#### Problem statement:
According to the article on presidential eligibility below, where and in what year was Abdul Hassan born?

Wednesday, September 28, 2011

Nation 'tearing itself apart' over presidential eligibility

CERTIFIGATE

Supremes need to 'do their job,' make ruling on constitutional question


By Bob Unruh
© 2011 WND


Barack Obama and Raila Odinga
Barack Obama and Kenyan Prime Minister Raila Odinga

Just one day after a case challenging Barack Obama's presidential eligibility was scheduled to be heard in conference at the U.S. Supreme Court, several veteran attorneys who already have fought that battle say it's time for the high court to step up, do its job and make a ruling on the controversial constitutional question of eligibility.

"This is a fundamental part of the Constitution," said Mario Apuzzo, an attorney who handled the case brought by Charles Kerchner up to the Supreme Court, where the justices refused to address the issue.

"They won't do their job. They are washing their hands of it. There is no standing (issue). There's no political question here," he said.

His comments came just one day after a case brought on behalf of then-presidential candidate Ambassador Alan Keyes reached the nation's highest court. And it came only a couple days after the Federal Election Commission stunningly said a foreign-born naturalized American citizen fits its requirements to run for president.

The decision muddied what already was an unclear standard regarding the Constitution's requirement that a president be only a "natural born Citizen," assumed at the time of the writing of the document to be the offspring of two U.S. citizens.

Autographed copies of Jerome Corsi's "Where’s the Birth Certificate?" are available only from the WND Superstore

It is the Keyes vs. Bowen case, handled by Gary Kreep of the United States Justice Foundation, that was scheduled to be discussed by the justices yesterday. The case argues that in California, state officials previously investigated the eligibility of candidates – removing some from the ballot for ineligibility – but then refused to do the same for Barack Obama.


The case also cites a precedent out of the state Supreme Court in North Dakota for removing a chief elected officer who was already installed in the office when it was discovered he was ineligible.

The FEC decision involved New York lawyer Abdul Hassan, who was born in Guyana in 1974. Hassan argued it was discriminatory to not allow him to run for office.

In its official decision, the FEC said a naturalized citizen is not prevented by the Federal Election Campaign Act from becoming a "candidate,' however, that person would not be eligible for federal matching funds.

#### Data:
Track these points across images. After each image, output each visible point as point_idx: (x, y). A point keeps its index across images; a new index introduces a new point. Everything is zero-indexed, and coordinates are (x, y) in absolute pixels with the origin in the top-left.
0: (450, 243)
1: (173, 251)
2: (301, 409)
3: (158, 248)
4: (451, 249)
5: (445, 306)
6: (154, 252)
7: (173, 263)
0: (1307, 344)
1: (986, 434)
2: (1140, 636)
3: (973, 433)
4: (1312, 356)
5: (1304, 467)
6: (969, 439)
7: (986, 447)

#### Expected answer:
He was born in Guyana in 1974.